**Fragmenty listingu:**

━━━

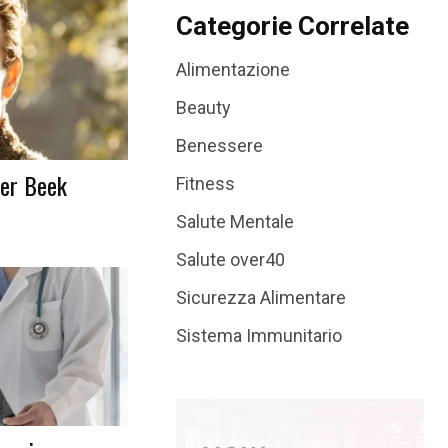
Categorie Correlate
Alimentazione
Beauty
Benessere
Der Beek
Fitness
Salute Mentale
Salute over40
Sicurezza Alimentare
Sistema Immunitario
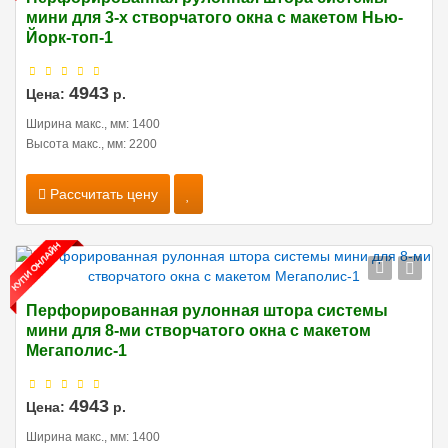
мини для 3-х створчатого окна с макетом Нью-
Йорк-топ-1
4943
Цена:
р.
Ширина макс., мм: 1400
Высота макс., мм: 2200
Рассчитать цену
Перфорированная рулонная штора системы
мини для 8-ми створчатого окна с макетом
Мегаполис-1
4943
Цена:
р.
Ширина макс., мм: 1400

━━━

**Zadanie do wykonania:**
Przepisz cały listing, zastępując „Цена” przez „Стоимость” i nie zmieniając nic poza tym. Obrazy pomiń w odpowiedzi.

**Wynik zadania:**
Categorie Correlate
Alimentazione
Beauty
Benessere
Der Beek
Fitness
Salute Mentale
Salute over40
Sicurezza Alimentare
Sistema Immunitario
мини для 3-х створчатого окна с макетом Нью-
Йорк-топ-1
4943
Стоимость:
р.
Ширина макс., мм: 1400
Высота макс., мм: 2200
Рассчитать цену
Перфорированная рулонная штора системы
мини для 8-ми створчатого окна с макетом
Мегаполис-1
4943
Стоимость:
р.
Ширина макс., мм: 1400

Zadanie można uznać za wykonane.